The Matthews were very proud of Billy Puffer, Tiny Town’s steam engine-powered train. It had a glorious whistle, the real clickity clack sounds, and actual steam rose out of its stack. Each of the wooden cars, open-air and without seat belts, contained two opposing benches and could seat 4-6 people. The track comprised almost a whole block of perimeter, transporting riders first past most of the smaller TT rides, the restrooms, my grandparents’ mobile home, the stables, the parking area, and then into a loud and dark tunnel. It was almost scary, a long and sometimes fast straightaway, and people didn’t have to be told to keep their arms inside the cars. When you came out into daylight, whew, back to the known world, you’d see the merry-go-round, the drive-yourself boat ride and eventually the ponies working at the sweep. Turning the corner, you’d arrive at Billy Puffer’s daytime spot, right on Olive St, (later Alondra Blvd). At night, Billy would be driven to his tunnel, always a wild ride at breakneck speed if Matt wasn’t around. Everybody wanted to drive Billy Puffer, but it was a privilege not granted to everyone.
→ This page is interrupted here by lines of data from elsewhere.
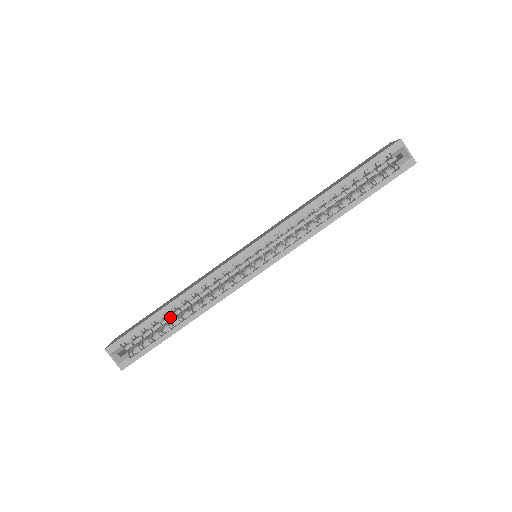
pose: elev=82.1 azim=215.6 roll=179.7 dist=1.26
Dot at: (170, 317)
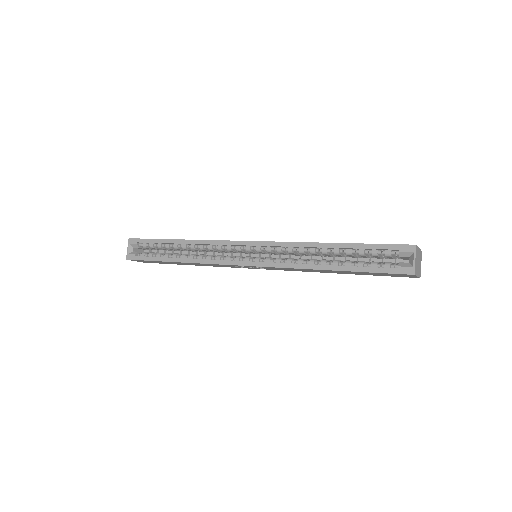
Dot at: (180, 253)
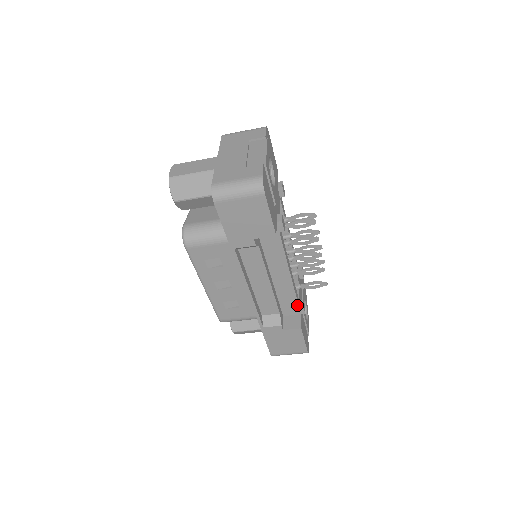
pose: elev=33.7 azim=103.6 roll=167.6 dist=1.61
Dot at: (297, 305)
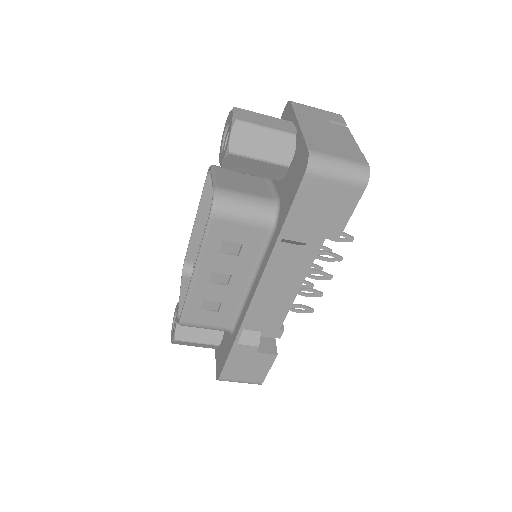
Dot at: (279, 326)
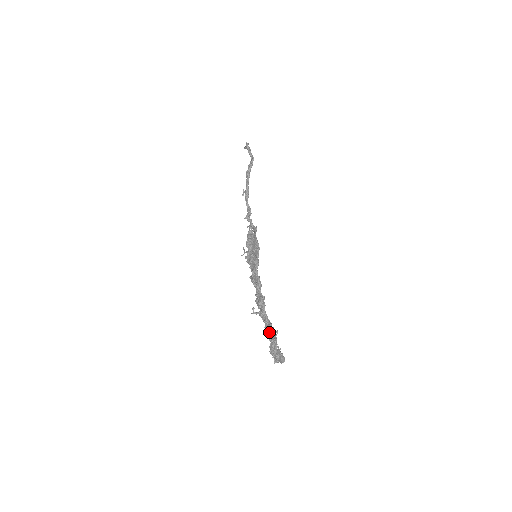
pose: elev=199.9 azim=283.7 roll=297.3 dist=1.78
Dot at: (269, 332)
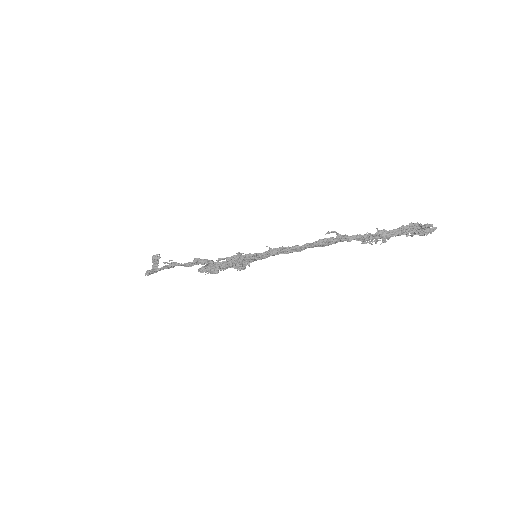
Dot at: (380, 232)
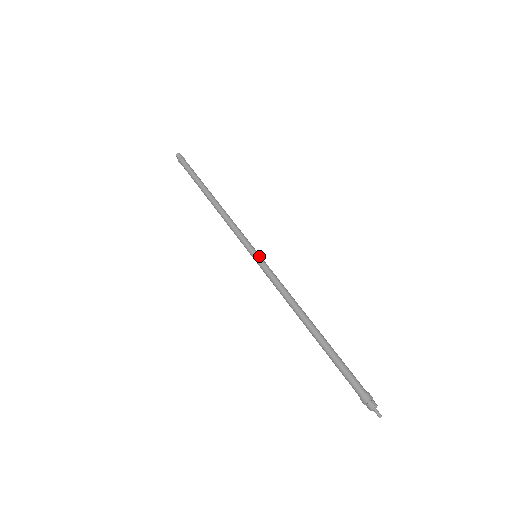
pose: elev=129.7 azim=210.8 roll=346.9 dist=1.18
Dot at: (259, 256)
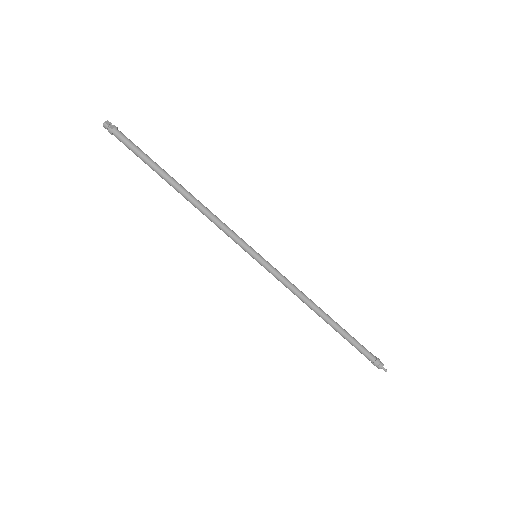
Dot at: (259, 260)
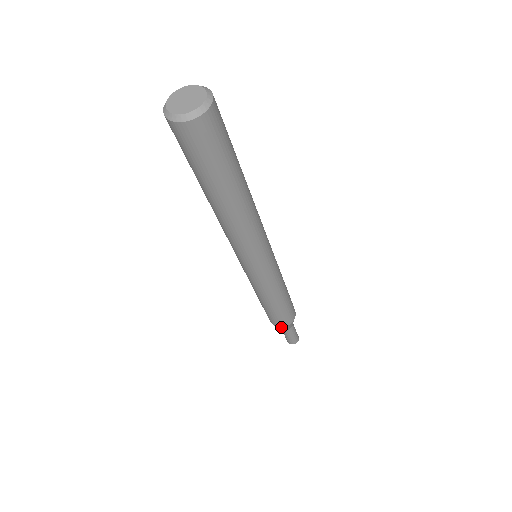
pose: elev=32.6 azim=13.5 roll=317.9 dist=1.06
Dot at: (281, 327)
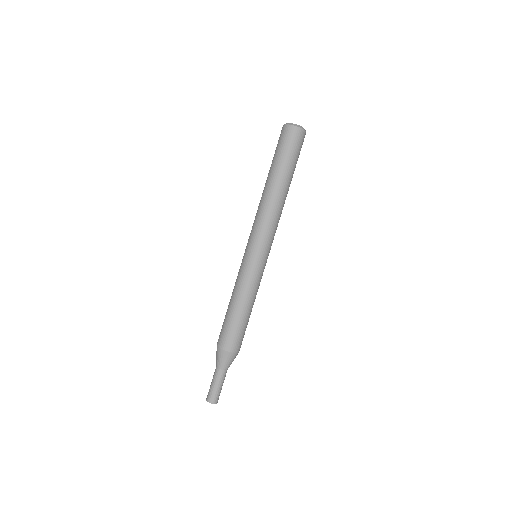
Dot at: (227, 352)
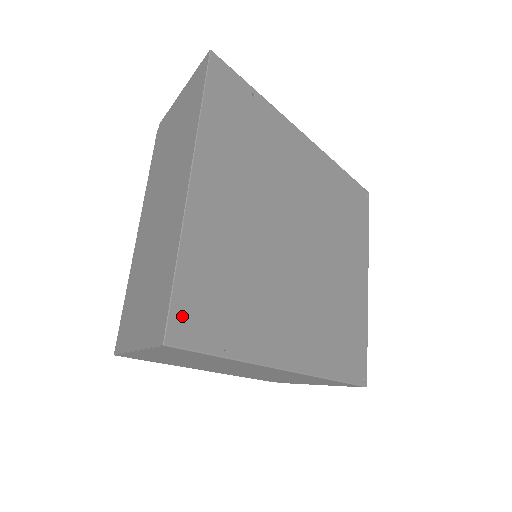
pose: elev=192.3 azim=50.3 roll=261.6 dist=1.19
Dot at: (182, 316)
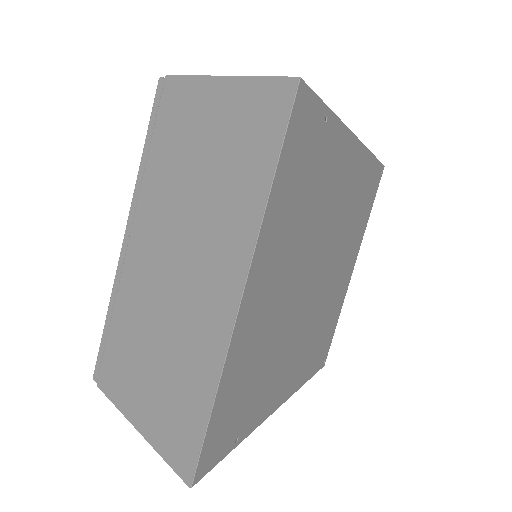
Dot at: (209, 448)
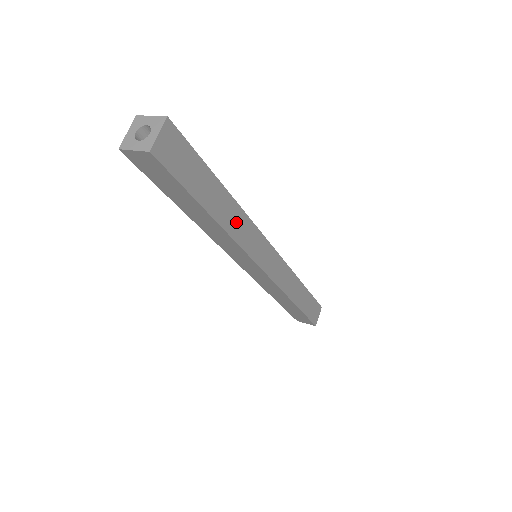
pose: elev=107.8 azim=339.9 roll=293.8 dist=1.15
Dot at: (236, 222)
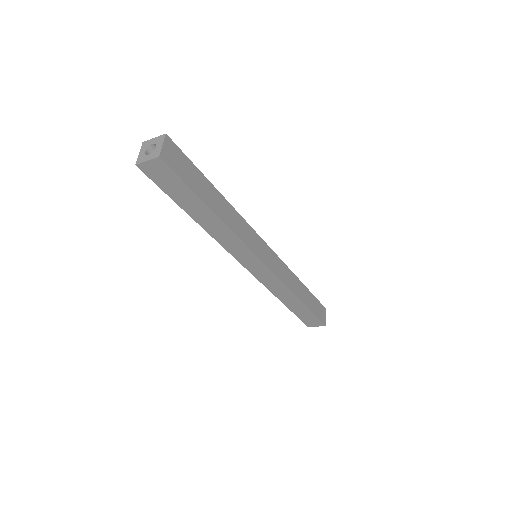
Dot at: (233, 219)
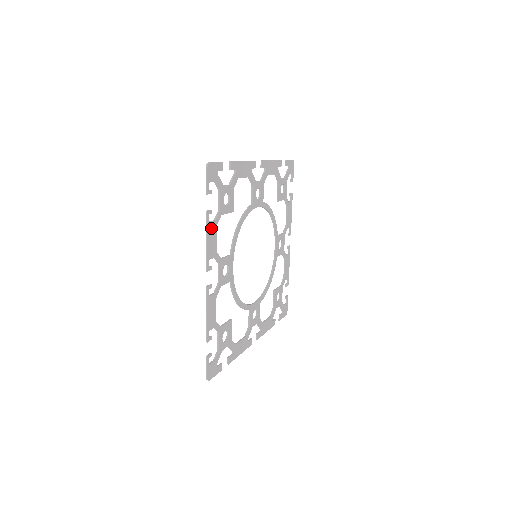
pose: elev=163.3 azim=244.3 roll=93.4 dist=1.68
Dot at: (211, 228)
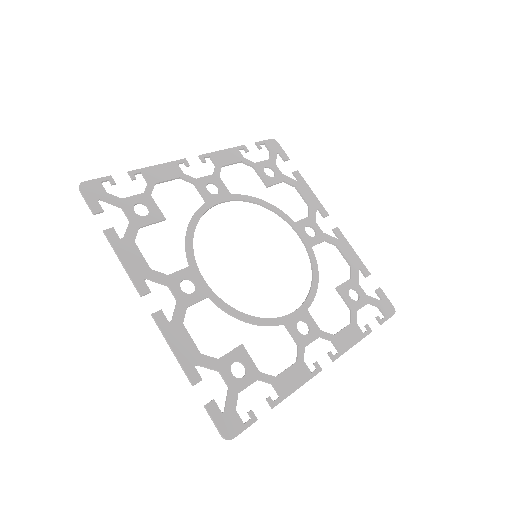
Dot at: (236, 154)
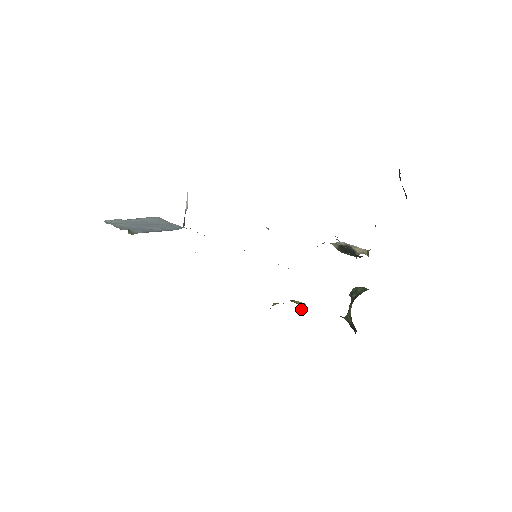
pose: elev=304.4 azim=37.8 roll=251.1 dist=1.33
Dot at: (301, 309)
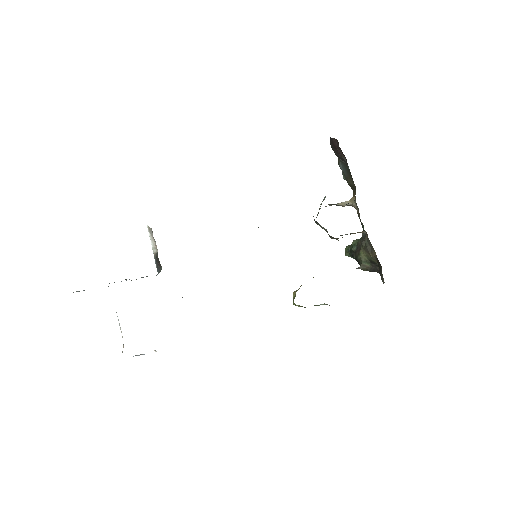
Dot at: occluded
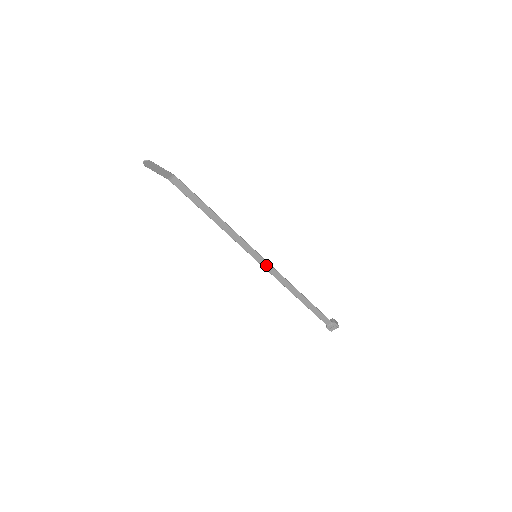
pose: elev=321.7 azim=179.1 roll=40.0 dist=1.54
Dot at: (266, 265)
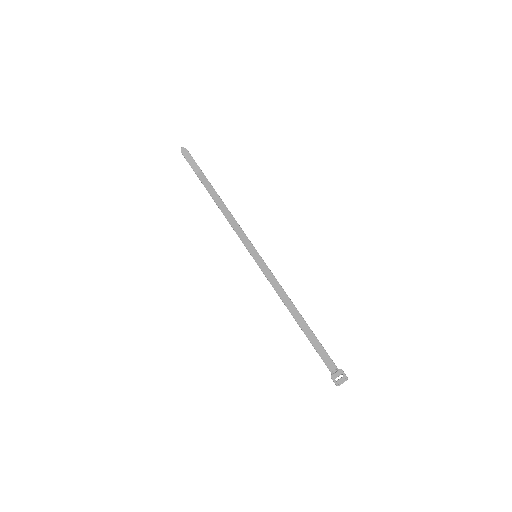
Dot at: (265, 269)
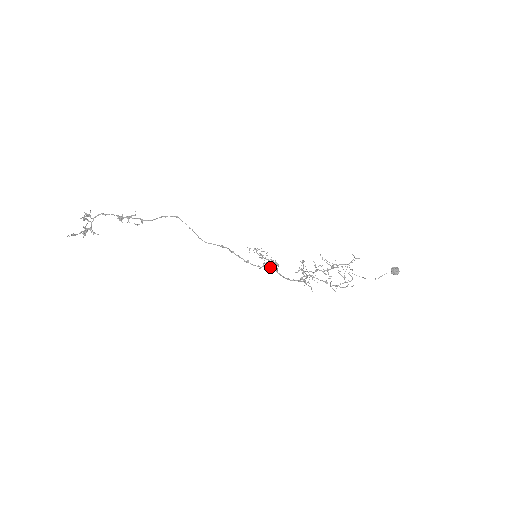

FAQs: What does the sign mean on the back end of the train? Follow the Hearts to Salida Colorado. All I know is that Matt and Nana met in Salida, Colorado, and that’s where my mother was born.
Who built the steam engine? There is a newspaper article that says Matt built it. I know he built some of the rides, maybe he made the railroad cars, but the origin of Billy Puffer, the steam engine, is unknown.